My Momma heart was in tatters.  My baby was having the same problems I had and there was nothing I could do for him.  All my life, for as long as I can remember, I have had an explosive temper that has eluded every effort to manage.  Telling me to control my temper is like telling someone not to pull their hand back when they touch a hot stove.  You don’t decide, it just happens.  I knew that Layne would need more than just lectures about self control.

Thanks to God’s intervention, I happened upon an incredibly competent pediatrician for my boys.  He is stooped and gray and full of an indomitable energy.  He never tires of playing silly games with his little patients and they adore him.  Austin calls him Dr. Strange.  “Very fierce!”  He knew just what to do when I called him about Layne’s tantrums.  He prescribed guanfacine.  How did he know?  Perhaps because he is unusually perceptive about treating ADHD patients because he has it himself.  How he managed to become a doctor with his ADHD, I don’t know.  I’m just glad he did.  He told me that his treatment was black coffee and a leather strap when he was a boy.  (Winking and smiling with a twinkle in his eye)  

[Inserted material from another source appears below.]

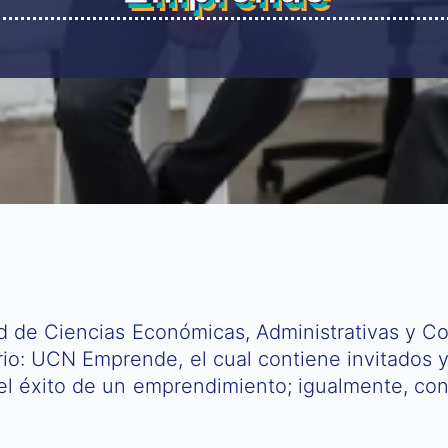
e
ad de Ciencias Económicas, Administrativas y C
ario: UCN Emprende, el cual contiene invitados 
 el éxito de un emprendimiento; igualmente, con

Last night I came across a new theory about the emotional component of ADHD.  It is called RSD or rejection sensitivity dismorphia.  It literally means you can’t bare rejection.  The very thought that maybe somehow some way someone you care about is rejecting you, is so acutely painful, it can result in suicidal ideation in those whose anger is directed at themselves, or impressively explosive rage at another person if it is externalized.  This pain is so much greater than what is called the “neurotypical brain” that people that have never experienced it, can’t really understand it.  It comes on very suddenly and can be gone just as quickly.  It is like a supercell Texas thunderstorm.  Wait an hour and its gone.  The roof might be gone as well, but the storm is over.  Like it never happened.  This RSD is highly correlated with ADHD.  Some people, like Layne and me, it can be one of the most problematic aspects of the condition.  It is extremely difficult to manage as it is difficult to anticipate a trigger.  It can wreak havok on relationships and jobs.

Layne now takes Clonadine which is helpful to control the RSD aspect of his condition as well as helps him to sleep.  The ADHD brain continues to surprise me as new information about the many facets of this remarkable subset of the population are revealed.  Of course, viewing ADHD as only a disorder is insultingly simplistic.  ADHD brains are no better or worse than other brains, just different.  As we  understand and learn to treat ADHD, we can have more compassion for those who are neurologically atypical.  I dream of a day when the human environment can be adapted to embrace these differences in our brains and accommodate them rather than medicate them.  In the meantime, we will soldier on with our stimulant in one hand, our mood medications in the other.  We will speak out.  We will learn from one another.  And together we can find ways to survive and thrive in an alien world full of “normal” people.